The Winds of WinterThe polar vortex is an enormous, three-dimensional ring of winds that surrounds the North and South poles during each hemisphere’s winter. These winds are located about 10 to 30 miles (16 to 50 kilometers) above Earth’s surface, in the layer of the atmosphere known as the stratosphere. They blow from west to east with sustained speeds easily exceeding 100 mph (160 kph). In the darkness of the winter polar night, temperatures within the polar vortex can easily get lower than minus 110 F (minus 79 C).
Fortunately for everyone, the stratospheric polar vortex itself won’t appear outside your front door. The polar vortex does influence winter weather, but it is more like a domino – when it is knocked over, it can start a chain of events that later result in wild weather.
The Domino EffectSince the Earth’s atmosphere is one giant shell of air that moves like a fluid, the polar vortex is interconnected with the weather that moves around the Earth at lower altitudes. Normal variations in the jet stream and weather can disturb the structure of the vortex in the stratosphere. Like an elastic band, the vortex usually rebounds back to its normal shape and size, maintaining its strong winds and low temperatures.
But sometimes, these weather and jet stream variations can knock the polar vortex off balance, causing significant wobbles in its shape, location, temperatures and winds. When this happens, the structural integrity of the polar vortex begins to break down. If this happens often enough over a period of time, everything can go haywire with the polar vortex as the winds break down and the vortex warms up.
At this point, the domino has tipped over: Eventually the jet stream feels the effects of the weakened polar vortex above, and it can begin to undulate. When the jet stream gets wavy, it can dip farther south, bringing cold air and winter storms with it.
A Strong Polar Vortex Means Warmer, Not Colder, WeatherIn some winters, weather systems barely affect the polar vortex at all, allowing the vortex to grow colder with faster winds. This can have the opposite effect on the jet stream, causing it to keep cold Arctic air from the polar regions locked up north. This is what happened during the Northern Hemisphere winter of 2020, when the polar vortex was extraordinarily strong and many regions experienced an exceptionally warm and mild winter.
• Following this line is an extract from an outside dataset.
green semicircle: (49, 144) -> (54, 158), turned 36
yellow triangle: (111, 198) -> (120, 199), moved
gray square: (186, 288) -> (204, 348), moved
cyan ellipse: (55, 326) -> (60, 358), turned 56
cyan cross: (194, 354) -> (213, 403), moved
Calling any blast of cold air a polar vortex is wrong. The behavior of the polar vortex doesn’t just portend colder weather – it can also foreshadow much warmer weather. Most of the time the polar vortex has little influence on winter weather as it flows like normal, miles above the surface. But forecasting and monitoring huge disturbances to the polar vortex allows us to anticipate the chain of events that may leave feet of snow and frigid weather at your doorstep.